Zetterberg erupts for 5-point night
Red Wings rebound against Blues in 5-3 victory
|Henrik Zetterberg slips a back-hand shot underneath St. Louis goalie Jaroslav Halak, giving the Red Wings a 2-0 lead in the first period Friday night. (Photo by Dave Reginek)|
DETROIT – For someone who was ill and sat out practice a day earlier, Henrik Zetterberg didn’t exhibit signs of a high fever and sore throat.
“If I had been out for a day like that I would be struggling to skate,” said defenseman Jonathan Ericsson, who had a goal and an assist Friday. “And he was flying out there. I don’t know how he does it.”
Zetterberg’s five-point night helped lift the Red Wings to a 5-3 win over the St. Louis Blues before a sell out crowd at Joe Louis Arena. The win was vital for the Wings, whom many hockey analysts had written off for dead after the Blues blistered Detroit, 6-0, in the season-opener two weeks ago in St. Louis.
Zetterberg matched his career high in points, tying the total he had in a 7-4 win against the Anaheim Ducks on Nov. 14, 2009, which is the last time he scored a hat trick.

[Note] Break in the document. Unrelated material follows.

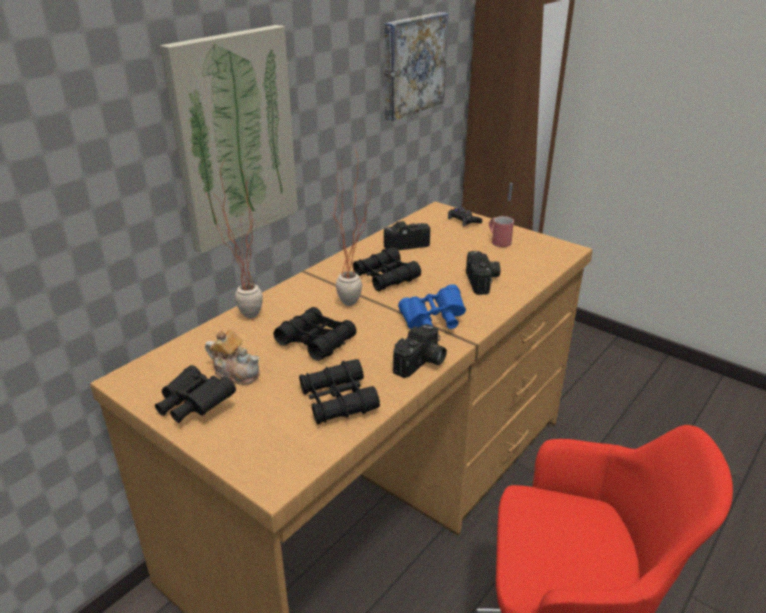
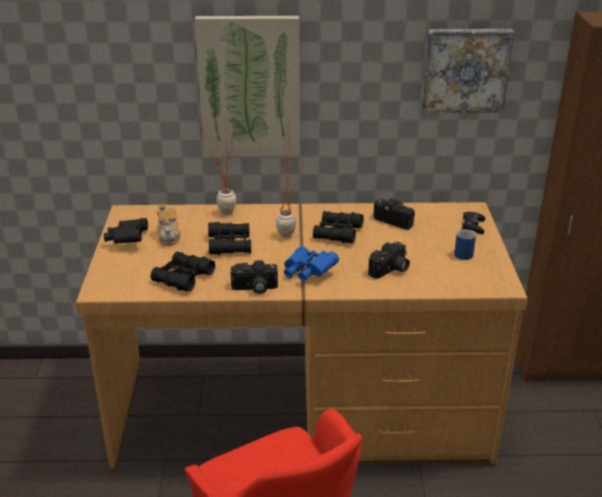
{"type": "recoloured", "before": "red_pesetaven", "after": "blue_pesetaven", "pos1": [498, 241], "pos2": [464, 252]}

“We weren’t happy about our effort in their building and we had a chance to kind of bounce back today,” Zetterberg said. “It’s nice to see we played the way we did, especially when they got ahead and we found a way to get back and get the win.”
The Red Wings took a 2-0 lead in the first period on Zetterberg’s first two goals of the game. It was just the third time in his career that he scored twice in the first period. The last time came during a 4-3 loss at Los Angeles on Feb. 6, 2010. The first time occurred in a 7-3 win at Chicago on April 13, 2006.
Zetterberg’s first goal came during a 5-on-3 power play after Blues captain David Backes received a minor penalty for roughing Johan Franzen.
The Wings first power-play unit methodical worked the puck around the perimeter before Damien Brunner found Zetterberg with a cross-ice pass from down low. Niklas Kronwall drew the goal’s second assist, but the pass was only made possible because of the play made by Franzen. The Wings’ net-front man bullied Alex Pietranglo, knocking the Blues’ defenseman to the ice, which created a clear passing lane for Brunner. And Zetterberg did the rest, firing a shot into the top of the net.
Less than two minutes later, Detroit built a 2-0 lead when Zetterberg skated in alone on the Blues’ goaltender. It was a rare breakaway for the Wings’ captain, but he made sure made a pretty play to finish, sliding a back-hand shot underneath Halak at 8:07.
“I just tried to skate as fast as I could and then you do what you think is best and it went in five hole,” Zetterberg said.
The second goal was set-up by Ericsson, who spotted Zetterberg circling alone in the neutral zone. Ericsson, who was behind the Wings’ net, fired a perfect pass, hitting Zetterberg in stride, and victimizing Pietranglo, who couldn’t catch up to the Wings’ captain.
While Ericsson’s pass set Zetterberg off to the race, the Wings’ defenseman gave credit to Franzen for starting the play.
“First of all, Mule did a really good job as the forward coming down low there and bumping it over to me and giving me a lot of time,” Ericsson said. “So I had pretty much all day to take a cup of coffee in-between and make the play. I had so much time there. It was a great play by Mule.”
The even-strength tally by Zetterberg was the first 5-on-5 goal scored against the Blues’ top forward line of Backes, David Perron and T.J. Oshie this season.
The Blues stormed back to take a 3-2 lead in the second period, but Detroit scored three unanswered goals, including Zetterberg’s empty-netter with 13-seconds left. The captain muscled the puck away from Oshie and swiped the puck into the open net.
“I watched the replay too, and it looked really funny,” Ericsson said. “He really wanted that and he showed some strength there. He’s not that little guy anymore. He was really strong and battling that puck in.”
Asked how he felt afterwards, Zetterberg said, “Sometimes it’s nice to have two days off, and especially with a schedule like this. I got a little extra rest, so I can’t complain today.”